- Born: Myra Hill Colson March 13, 1892 Petersburg, Virginia, U.S.
- Died: 1979 (aged 86–87)
- Occupations: Social worker, educator, researcher, YWCA administrator
- Spouse: Henry Arthur Callis
- Relatives: Edna Meade Colson (sister)

= Myra Colson Callis =

American social worker

Myra Hill Colson Callis (March 13, 1892 – 1979) was an American social worker, educator, researcher, and YWCA administrator, best known for her work on employment.

==Early life and education==
Colson was born in Petersburg, Virginia, the daughter of James Major Colson II and Kate Deaver Hill Colson. Her father was principal of the Virginia Normal and Collegiate Institute. Her mother and siblings also worked in education; her older sister was educator Edna Meade Colson.

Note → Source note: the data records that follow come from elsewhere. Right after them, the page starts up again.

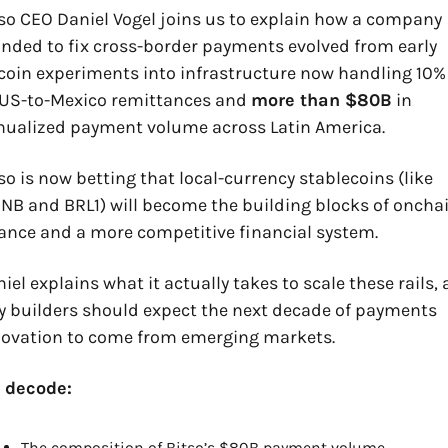
so CEO Daniel Vogel joins us to explain how a company 
nded to fix cross-border payments evolved from early 
coin experiments into infrastructure now handling 10% 
 US-to-Mexico remittances and 
more than $80B
 in 
nualized payment volume across Latin America.
so is now betting that local-currency stablecoins (like 
B and BRL1) will become the building blocks of onchai
ance and a more competitive financial system. 
iel explains what it actually takes to scale these rails, 
 builders should expect the next decade of payments 
novation to come from emerging markets.
 decode:
The composition of Bitso’s $80B payment volume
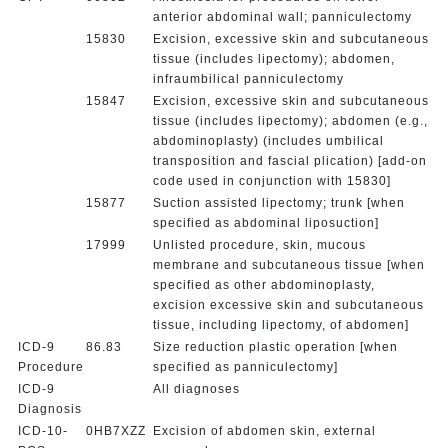
anterior abdominal wall; panniculectomy
15830
Excision, excessive skin and subcutaneous
tissue (includes lipectomy); abdomen,
infraumbilical panniculectomy
15847
Excision, excessive skin and subcutaneous
tissue (includes lipectomy); abdomen (e.g.,
abdominoplasty) (includes umbilical
transposition and fascial plication) [add-on
code used in conjunction with 15830]
15877
Suction assisted lipectomy; trunk [when
specified as abdominal liposuction]
17999
Unlisted procedure, skin, mucous
membrane and subcutaneous tissue [when
specified as other abdominoplasty,
excision excessive skin and subcutaneous
tissue, including lipectomy, of abdomen]
ICD-9
86.83
Size reduction plastic operation [when
Procedure
specified as panniculectomy]
ICD-9
All diagnoses
Diagnosis
ICD-10-
0HB7XZZ
Excision of abdomen skin, external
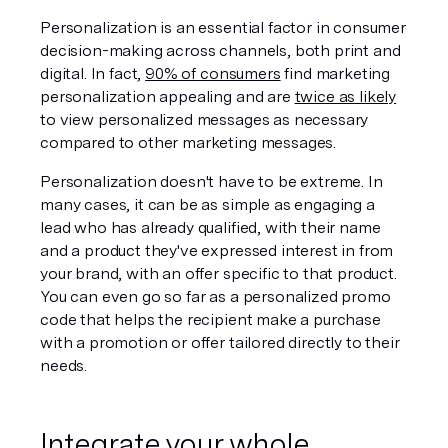
Personalization is an essential factor in consumer 
decision-making across channels, both print and 
digital. In fact, 
90% of consumers
 find marketing 
personalization appealing and are 
twice as likely
to view personalized messages as necessary 
compared to other marketing messages. 
Personalization doesn't have to be extreme. In 
many cases, it can be as simple as engaging a 
lead who has already qualified, with their name 
and a product they've expressed interest in from 
your brand, with an offer specific to that product. 
You can even go so far as a personalized promo 
code that helps the recipient make a purchase 
with a promotion or offer tailored directly to their 
needs. 
Integrate your whole 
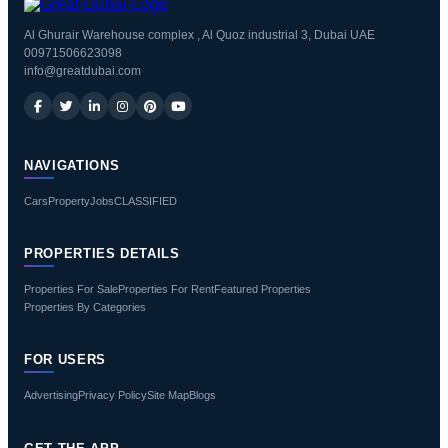
Al Ghurair Warehouse complex , Al Quoz industrial 3, Dubai UAE
00971506623098
info@greatdubai.com
NAVIGATIONS
Cars
Property
Jobs
CLASSIFIED
PROPERTIES DETAILS
Properties For Sale
Properties For Rent
Featured Properties
Properties By Categories
FOR USERS
Advertising
Privacy Policy
Site Map
Blogs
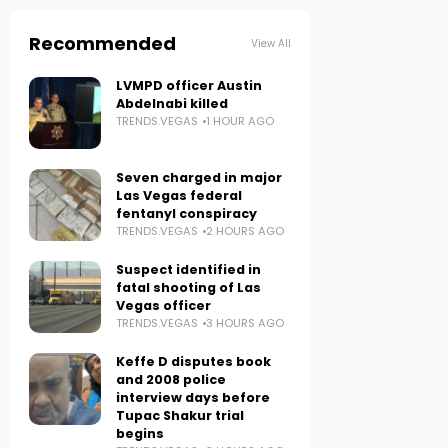
Recommended
View All
LVMPD officer Austin
Abdelnabi killed
TRENDS.VEGAS
1 HOUR AGO
Seven charged in major
Las Vegas federal
fentanyl conspiracy
TRENDS.VEGAS
2 HOURS AGO
Suspect identified in
fatal shooting of Las
Vegas officer
TRENDS.VEGAS
3 HOURS AGO
Keffe D disputes book
and 2008 police
interview days before
Tupac Shakur trial
begins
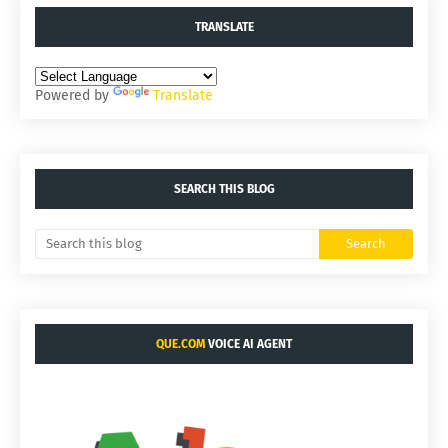
TRANSLATE
Powered by
Translate
SEARCH THIS BLOG
QUE.COM
VOICE AI AGENT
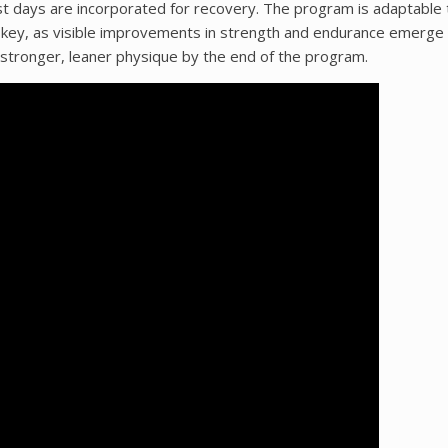
st days are incorporated for recovery. The program is adaptable t
y is key, as visible improvements in strength and endurance emerge
stronger, leaner physique by the end of the program.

Colson graduated from Fisk University in 1915; she and her sister Edna both spoke at the commencement ceremony. She earned a master's degree in social service administration at the University of Chicago, with a thesis titled "Home Work Among Negro Women in Chicago." She was a member of Alpha Kappa Alpha.

==Career==
Callis taught high school science in Virginia for several years after college. She began working for the YWCA in 1919, and held jobs at YWCA branches in Ohio, Pennsylvania, and Chicago between 1919 and 1927. She was the first African-American woman to earn certification from the national training school for YWCA secretaries. From 1928 to 1930, she was a researcher and instructor at the Tuskegee Institute. From 1930 to 1932, she worked with Carter G. Woodson on data for his The Negro in the Professions project. She was a social worker and researcher in Washington, D.C. in the 1930s and 1940s, specializing in employment and placement services for Black women. She also spoke on the topic to community groups and YWCA conferences. In 1935, she joined the faculty of the Atlanta School of Social Service.

After World War II, Callis was supervisor of household operations at the United States Employment Service (USES) in Washington. She retired from USES in 1951.

==Publications==
- "Negro Home Workers in Chicago" (1923)
- "The Employment of Negroes in the District of Columbia" (1936, with Lorenzo Johnston Greene and Carter G. Woodson)

==Personal life==
Colson married physician and medical school professor Henry Arthur Callis in 1927, as his third wife. Her husband died in 1974, and she died in 1979. Her papers are in the collection of Howard University. Her family's papers are in the Johnston Memorial Library, Virginia State University.